Required tasks
1. According to the QML tutorial text, which type is the most basic visual type in QML?
2. Transcribe everything in the QML tutorial text from "128The component's filename" down to "for other types.", keeping every character unchanged.

Text block
================

128The component's filename must always start with a capital letter.
129
130Here is the QML code for \c Cell.qml:
131
132\snippet tutorials/helloworld/Cell.qml 0
133
134\section1 Walkthrough
135
136\section2 The Cell Component
137
138\snippet tutorials/helloworld/Cell.qml 1
139
140The root type of our component is an \l Item with the \c id \e container.
141An \l Item is the most basic visual type in QML and is often used as a container for other types.
142
143\snippet tutorials/helloworld/Cell.qml 4
144
145We declare a \c cellColor property. This property is accessible from \e outside our component, this allows us
146to instantiate the cells with different colors.
147This property is just an alias to an existing property - the color of the rectangle that compose the cell
148(see \l{Property Binding}).

================

Given data
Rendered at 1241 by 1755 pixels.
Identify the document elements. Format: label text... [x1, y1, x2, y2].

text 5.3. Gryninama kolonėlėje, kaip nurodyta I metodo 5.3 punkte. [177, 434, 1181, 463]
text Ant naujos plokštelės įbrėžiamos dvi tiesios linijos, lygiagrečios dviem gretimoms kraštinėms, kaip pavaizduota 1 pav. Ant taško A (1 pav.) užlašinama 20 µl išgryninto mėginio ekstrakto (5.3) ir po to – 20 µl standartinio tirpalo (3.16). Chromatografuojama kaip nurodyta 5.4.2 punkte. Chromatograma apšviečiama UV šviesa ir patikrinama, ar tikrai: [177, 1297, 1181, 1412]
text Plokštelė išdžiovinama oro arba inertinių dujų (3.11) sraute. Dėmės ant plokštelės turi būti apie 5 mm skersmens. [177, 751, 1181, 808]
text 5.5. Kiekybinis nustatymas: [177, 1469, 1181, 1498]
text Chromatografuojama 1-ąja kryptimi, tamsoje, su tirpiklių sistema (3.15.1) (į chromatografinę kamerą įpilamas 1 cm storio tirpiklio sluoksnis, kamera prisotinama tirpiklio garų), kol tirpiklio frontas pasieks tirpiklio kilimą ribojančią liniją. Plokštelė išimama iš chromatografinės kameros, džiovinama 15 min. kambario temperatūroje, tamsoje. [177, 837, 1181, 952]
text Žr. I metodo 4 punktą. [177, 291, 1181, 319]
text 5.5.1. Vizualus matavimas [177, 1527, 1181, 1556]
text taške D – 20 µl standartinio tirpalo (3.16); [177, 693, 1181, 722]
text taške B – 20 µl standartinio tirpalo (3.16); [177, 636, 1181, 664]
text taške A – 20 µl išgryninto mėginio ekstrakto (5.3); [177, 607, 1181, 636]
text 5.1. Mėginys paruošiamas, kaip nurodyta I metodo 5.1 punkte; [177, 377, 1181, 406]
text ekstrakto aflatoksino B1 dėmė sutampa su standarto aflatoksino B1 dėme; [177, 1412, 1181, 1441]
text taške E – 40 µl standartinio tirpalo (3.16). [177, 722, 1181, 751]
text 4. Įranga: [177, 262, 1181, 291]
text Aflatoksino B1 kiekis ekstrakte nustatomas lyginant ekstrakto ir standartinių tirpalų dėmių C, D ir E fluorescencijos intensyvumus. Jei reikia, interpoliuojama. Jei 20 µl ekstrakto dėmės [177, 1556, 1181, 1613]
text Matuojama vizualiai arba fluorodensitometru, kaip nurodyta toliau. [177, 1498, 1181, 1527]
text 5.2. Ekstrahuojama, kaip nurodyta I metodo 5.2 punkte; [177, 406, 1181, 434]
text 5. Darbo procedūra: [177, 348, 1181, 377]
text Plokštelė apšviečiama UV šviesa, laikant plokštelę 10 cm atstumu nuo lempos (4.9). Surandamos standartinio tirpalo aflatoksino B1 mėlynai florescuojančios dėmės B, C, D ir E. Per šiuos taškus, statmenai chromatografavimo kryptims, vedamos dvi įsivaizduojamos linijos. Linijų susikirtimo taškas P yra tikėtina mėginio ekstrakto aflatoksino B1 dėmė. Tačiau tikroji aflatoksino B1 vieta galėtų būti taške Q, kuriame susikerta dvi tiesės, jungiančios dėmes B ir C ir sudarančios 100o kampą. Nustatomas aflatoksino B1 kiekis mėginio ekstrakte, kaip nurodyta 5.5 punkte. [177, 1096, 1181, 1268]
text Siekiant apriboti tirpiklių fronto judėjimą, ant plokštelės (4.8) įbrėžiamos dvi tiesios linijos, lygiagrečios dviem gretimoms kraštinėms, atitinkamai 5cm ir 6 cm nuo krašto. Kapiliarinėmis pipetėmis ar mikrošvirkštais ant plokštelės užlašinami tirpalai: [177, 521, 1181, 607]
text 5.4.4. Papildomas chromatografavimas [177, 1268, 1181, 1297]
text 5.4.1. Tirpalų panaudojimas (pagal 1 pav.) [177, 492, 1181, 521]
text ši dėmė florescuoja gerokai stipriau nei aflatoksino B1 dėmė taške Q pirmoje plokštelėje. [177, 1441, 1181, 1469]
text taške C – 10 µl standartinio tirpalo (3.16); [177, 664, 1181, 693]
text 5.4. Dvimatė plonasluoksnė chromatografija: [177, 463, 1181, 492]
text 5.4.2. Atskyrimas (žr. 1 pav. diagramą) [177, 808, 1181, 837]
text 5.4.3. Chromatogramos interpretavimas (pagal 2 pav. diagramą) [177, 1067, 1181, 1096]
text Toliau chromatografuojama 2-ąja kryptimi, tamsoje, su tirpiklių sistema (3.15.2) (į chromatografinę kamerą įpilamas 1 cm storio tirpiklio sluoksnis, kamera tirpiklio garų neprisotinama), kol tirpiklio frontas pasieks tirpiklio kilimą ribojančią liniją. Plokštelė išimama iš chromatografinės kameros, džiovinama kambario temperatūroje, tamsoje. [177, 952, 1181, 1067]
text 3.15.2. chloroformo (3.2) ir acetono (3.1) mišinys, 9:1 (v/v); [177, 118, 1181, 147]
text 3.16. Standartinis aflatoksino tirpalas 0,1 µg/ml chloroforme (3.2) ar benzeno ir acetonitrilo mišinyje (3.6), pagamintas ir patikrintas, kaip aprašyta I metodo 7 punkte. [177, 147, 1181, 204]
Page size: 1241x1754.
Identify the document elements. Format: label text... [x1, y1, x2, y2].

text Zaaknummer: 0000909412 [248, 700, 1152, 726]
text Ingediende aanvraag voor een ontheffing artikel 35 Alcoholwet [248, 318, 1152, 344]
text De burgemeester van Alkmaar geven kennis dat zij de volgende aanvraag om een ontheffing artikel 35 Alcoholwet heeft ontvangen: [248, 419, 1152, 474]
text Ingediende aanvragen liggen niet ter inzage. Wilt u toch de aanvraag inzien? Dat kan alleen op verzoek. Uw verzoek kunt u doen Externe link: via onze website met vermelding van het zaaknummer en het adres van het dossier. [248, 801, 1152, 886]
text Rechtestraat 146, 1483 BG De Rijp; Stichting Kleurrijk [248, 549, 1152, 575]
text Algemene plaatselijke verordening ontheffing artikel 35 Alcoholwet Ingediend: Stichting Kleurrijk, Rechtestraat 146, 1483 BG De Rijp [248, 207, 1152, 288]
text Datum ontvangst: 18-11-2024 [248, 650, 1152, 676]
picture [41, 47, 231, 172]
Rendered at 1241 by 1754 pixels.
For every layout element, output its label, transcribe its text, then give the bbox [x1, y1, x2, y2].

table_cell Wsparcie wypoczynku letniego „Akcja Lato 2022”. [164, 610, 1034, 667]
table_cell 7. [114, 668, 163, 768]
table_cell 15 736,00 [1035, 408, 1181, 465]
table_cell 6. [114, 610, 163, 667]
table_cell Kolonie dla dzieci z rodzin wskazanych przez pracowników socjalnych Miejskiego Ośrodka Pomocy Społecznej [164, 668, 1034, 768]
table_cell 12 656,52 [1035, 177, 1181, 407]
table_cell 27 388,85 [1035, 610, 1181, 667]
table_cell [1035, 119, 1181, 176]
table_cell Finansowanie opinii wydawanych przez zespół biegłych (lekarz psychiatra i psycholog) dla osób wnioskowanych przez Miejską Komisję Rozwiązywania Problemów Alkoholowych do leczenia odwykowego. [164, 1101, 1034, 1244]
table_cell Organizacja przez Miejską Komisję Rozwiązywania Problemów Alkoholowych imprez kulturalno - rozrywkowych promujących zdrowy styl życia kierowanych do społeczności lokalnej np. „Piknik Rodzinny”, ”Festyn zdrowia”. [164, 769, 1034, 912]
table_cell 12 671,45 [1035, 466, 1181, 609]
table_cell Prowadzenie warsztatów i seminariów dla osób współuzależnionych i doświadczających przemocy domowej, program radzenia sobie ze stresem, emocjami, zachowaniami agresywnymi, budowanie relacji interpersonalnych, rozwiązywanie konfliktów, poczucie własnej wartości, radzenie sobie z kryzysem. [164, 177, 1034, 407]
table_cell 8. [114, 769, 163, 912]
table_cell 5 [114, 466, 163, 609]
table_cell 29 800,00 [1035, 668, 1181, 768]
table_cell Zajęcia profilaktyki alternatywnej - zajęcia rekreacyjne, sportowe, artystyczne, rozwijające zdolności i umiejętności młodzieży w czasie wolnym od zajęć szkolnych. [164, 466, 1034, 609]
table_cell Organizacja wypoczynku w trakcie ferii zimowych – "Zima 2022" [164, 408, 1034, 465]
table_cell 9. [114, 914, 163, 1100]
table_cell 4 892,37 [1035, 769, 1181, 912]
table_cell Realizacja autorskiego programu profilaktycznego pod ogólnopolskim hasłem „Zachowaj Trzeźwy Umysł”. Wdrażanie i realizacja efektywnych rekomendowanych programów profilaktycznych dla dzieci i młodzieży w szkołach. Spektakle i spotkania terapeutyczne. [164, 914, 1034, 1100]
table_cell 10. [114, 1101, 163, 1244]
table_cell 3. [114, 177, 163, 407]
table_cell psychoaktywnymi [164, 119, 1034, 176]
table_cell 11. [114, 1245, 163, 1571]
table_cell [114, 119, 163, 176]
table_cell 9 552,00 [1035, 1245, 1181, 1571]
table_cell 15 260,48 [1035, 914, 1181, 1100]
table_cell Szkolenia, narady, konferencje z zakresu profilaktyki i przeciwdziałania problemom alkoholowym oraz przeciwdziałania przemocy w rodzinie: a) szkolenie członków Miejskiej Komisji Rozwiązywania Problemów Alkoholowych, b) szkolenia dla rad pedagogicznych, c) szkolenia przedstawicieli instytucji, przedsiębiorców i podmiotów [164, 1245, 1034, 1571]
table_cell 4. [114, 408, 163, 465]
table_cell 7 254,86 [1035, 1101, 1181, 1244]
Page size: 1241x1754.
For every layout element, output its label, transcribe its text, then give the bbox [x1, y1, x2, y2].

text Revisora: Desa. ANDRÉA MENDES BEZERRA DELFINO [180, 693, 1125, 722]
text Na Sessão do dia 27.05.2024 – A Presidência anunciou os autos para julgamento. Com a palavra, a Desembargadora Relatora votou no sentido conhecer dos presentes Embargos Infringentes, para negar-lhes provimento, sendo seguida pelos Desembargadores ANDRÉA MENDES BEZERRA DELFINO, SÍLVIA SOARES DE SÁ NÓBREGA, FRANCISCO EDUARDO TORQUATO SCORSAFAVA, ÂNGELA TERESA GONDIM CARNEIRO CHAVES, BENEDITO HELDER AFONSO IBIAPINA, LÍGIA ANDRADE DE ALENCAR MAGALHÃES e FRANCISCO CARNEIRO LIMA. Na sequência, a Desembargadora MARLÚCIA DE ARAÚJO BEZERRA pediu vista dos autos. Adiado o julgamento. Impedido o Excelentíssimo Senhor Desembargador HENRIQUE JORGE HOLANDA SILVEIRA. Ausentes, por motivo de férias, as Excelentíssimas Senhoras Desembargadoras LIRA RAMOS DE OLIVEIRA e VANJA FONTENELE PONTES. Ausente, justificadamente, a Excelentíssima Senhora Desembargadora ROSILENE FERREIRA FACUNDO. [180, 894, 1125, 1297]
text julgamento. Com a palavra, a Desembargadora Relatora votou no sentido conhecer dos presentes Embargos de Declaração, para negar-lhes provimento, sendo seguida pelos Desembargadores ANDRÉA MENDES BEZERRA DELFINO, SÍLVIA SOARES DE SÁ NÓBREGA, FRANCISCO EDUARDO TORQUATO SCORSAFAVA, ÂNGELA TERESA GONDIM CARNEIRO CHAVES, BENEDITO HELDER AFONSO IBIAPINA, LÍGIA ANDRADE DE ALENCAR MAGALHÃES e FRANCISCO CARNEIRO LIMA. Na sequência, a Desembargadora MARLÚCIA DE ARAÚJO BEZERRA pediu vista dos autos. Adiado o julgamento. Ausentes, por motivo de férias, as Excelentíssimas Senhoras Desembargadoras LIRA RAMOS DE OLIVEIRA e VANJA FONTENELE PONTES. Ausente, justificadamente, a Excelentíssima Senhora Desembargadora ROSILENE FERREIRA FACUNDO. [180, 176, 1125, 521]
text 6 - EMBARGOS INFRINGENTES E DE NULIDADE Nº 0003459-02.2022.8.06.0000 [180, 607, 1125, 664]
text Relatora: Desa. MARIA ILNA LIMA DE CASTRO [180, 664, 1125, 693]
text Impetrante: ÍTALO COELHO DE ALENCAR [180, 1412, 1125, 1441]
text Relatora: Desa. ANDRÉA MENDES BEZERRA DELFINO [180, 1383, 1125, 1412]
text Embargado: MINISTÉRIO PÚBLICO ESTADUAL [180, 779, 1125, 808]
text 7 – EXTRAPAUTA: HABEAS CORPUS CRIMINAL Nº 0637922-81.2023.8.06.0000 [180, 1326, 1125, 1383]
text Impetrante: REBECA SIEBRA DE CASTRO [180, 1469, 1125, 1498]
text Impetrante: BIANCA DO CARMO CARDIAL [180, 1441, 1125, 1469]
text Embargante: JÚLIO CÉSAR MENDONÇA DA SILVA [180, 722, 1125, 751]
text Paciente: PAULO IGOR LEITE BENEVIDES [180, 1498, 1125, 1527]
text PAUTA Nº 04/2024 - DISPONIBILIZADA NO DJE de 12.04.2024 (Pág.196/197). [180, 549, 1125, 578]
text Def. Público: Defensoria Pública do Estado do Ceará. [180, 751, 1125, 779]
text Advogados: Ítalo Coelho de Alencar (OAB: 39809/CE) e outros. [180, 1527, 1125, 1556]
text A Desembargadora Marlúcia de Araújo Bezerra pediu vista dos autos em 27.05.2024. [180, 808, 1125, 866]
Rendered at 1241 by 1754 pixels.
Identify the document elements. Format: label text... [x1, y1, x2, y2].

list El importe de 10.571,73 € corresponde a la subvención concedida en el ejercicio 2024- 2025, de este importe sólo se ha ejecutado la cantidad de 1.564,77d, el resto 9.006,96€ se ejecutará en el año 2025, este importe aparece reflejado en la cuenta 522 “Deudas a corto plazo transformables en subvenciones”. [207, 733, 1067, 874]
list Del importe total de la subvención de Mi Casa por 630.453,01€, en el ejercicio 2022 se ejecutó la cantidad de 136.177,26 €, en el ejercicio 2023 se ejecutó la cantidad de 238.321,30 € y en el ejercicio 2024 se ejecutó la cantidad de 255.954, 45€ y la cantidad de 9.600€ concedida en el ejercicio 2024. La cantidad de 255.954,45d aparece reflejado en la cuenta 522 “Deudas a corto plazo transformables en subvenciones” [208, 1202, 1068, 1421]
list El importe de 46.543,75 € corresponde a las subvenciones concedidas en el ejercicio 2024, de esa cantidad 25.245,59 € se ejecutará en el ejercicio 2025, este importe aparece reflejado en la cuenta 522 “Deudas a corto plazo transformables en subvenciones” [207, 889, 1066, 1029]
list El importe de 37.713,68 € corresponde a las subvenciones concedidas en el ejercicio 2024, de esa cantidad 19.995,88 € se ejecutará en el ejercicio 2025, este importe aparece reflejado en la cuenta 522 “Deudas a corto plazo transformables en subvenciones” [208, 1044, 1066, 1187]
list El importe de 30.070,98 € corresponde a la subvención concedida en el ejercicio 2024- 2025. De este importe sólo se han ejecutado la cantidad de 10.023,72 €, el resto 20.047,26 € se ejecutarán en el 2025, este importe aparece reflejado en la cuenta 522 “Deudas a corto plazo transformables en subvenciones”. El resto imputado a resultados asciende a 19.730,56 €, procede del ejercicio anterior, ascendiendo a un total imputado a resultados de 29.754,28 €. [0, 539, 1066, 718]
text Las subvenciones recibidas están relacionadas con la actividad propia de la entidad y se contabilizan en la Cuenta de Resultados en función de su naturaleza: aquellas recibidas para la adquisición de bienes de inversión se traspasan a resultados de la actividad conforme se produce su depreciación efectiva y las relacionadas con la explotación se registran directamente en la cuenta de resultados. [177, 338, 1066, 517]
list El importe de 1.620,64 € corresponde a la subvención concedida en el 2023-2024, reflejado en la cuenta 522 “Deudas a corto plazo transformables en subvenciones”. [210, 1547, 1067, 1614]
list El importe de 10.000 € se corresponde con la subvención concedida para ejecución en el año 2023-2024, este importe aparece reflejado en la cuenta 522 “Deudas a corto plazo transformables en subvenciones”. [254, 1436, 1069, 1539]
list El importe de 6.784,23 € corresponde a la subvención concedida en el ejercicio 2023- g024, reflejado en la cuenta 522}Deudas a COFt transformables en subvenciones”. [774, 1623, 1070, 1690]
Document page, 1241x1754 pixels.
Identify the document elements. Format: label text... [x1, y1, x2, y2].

================

Replies
1. The Item type.

2.
128The component's filename must always start with a capital letter.
129
130Here is the QML code for \c Cell.qml:
131
132\snippet tutorials/helloworld/Cell.qml 0
133
134\section1 Walkthrough
135
136\section2 The Cell Component
137
138\snippet tutorials/helloworld/Cell.qml 1
139
140The root type of our component is an \l Item with the \c id \e container.
141An \l Item is the most basic visual type in QML and is often used as a container for other types.